Caesar lasted a bit longer. He chased his remaining enemies here and there, and succeeded in removing all competitors to the throne. He basked in his glories, and celebrated his triumphs; he issued his calls for clemency and reconciliation, and believed that these grand gestures would consolidate and secure his powers. And in fact, for a time, his fellow-citizens were grateful that he had at last brought an end to Rome’s long years of factional wars. Statues were erected to him; honors were set before his feet; he was called the father of his country and made permanent dictator; he had a raised chair in the Curia; he began to wear a crown ornamented with rays (distincta radiis corona); and he believed no one would dare challenge his primacy.

Yet it was all an illusion.
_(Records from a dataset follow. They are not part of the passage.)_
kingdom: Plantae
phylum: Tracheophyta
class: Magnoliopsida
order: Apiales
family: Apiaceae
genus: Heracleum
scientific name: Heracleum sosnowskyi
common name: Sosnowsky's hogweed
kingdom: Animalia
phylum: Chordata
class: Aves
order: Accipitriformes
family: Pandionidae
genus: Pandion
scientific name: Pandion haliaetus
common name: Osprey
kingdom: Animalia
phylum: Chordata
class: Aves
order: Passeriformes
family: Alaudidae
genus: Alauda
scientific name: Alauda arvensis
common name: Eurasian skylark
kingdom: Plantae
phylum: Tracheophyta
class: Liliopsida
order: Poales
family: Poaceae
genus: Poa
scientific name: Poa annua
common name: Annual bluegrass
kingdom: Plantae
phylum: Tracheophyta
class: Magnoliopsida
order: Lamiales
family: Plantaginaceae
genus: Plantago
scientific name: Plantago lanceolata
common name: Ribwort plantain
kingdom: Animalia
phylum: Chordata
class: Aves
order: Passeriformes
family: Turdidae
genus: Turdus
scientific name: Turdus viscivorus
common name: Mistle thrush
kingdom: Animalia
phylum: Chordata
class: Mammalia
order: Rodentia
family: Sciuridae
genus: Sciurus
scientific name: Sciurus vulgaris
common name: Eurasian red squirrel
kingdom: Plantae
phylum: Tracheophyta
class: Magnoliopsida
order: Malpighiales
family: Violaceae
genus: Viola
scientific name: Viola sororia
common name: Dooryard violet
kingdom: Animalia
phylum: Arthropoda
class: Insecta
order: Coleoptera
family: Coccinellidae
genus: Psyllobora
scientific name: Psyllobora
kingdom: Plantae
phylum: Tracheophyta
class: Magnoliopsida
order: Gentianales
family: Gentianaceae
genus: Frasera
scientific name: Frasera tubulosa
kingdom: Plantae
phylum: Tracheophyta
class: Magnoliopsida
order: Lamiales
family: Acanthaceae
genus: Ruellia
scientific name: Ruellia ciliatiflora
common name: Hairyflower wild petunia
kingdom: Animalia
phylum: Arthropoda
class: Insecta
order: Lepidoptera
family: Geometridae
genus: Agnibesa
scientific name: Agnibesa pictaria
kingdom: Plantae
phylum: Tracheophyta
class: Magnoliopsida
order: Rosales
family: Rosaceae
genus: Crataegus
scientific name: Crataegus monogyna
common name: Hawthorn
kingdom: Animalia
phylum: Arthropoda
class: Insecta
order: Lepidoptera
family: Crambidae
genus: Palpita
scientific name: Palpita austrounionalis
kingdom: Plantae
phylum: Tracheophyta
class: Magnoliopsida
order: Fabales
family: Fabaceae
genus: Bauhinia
Despite all the honors, all the flatteries, all the riches, all the offices, all the ribbons and awards, Florus sees no way for Caesar to avoid what is coming:
All of these things were equivalent to ornaments piled on a victim destined for death. [II.13]
In the end, none of Caesar’s honors or crowns could save him from the situation he had constructed for himself. He did not understand that the pursuit of absolute power, by its very nature, is a corrupting goal; and that his exercise of that power would generate extreme resentment among men who did not see him as he saw himself. Like his former rival Pompey, he could not remove himself from the tiger he was riding. With him there was this sense of self-satisfied contentedness that assumed all good things would endure forever. “True wisdom,” says Thucydides, “is shown by those who make careful use of their advantages in the knowledge that things will change [IV.18].” But in Caesar’s mind, the times were good, and would last forever. And one day in the senate, as he sat complacently in his curule chair, he was attacked by men with daggers and stabbed twenty-three times. As Florus so devastatingly says,
Thus, the man who had filled the world with the blood of his fellow citizens finally filled the Curia with his own blood.
So end the vain ambitions of all rulers who seek to possess everything, and who fail to exercise good judgment, restraint, and prudence. He finally achieved that kingdom he so ardently pursued, even if, as he lay motionless on the floor of the Curia, it had revealed itself to be an kingdom of dust. He was king—a king of nothing.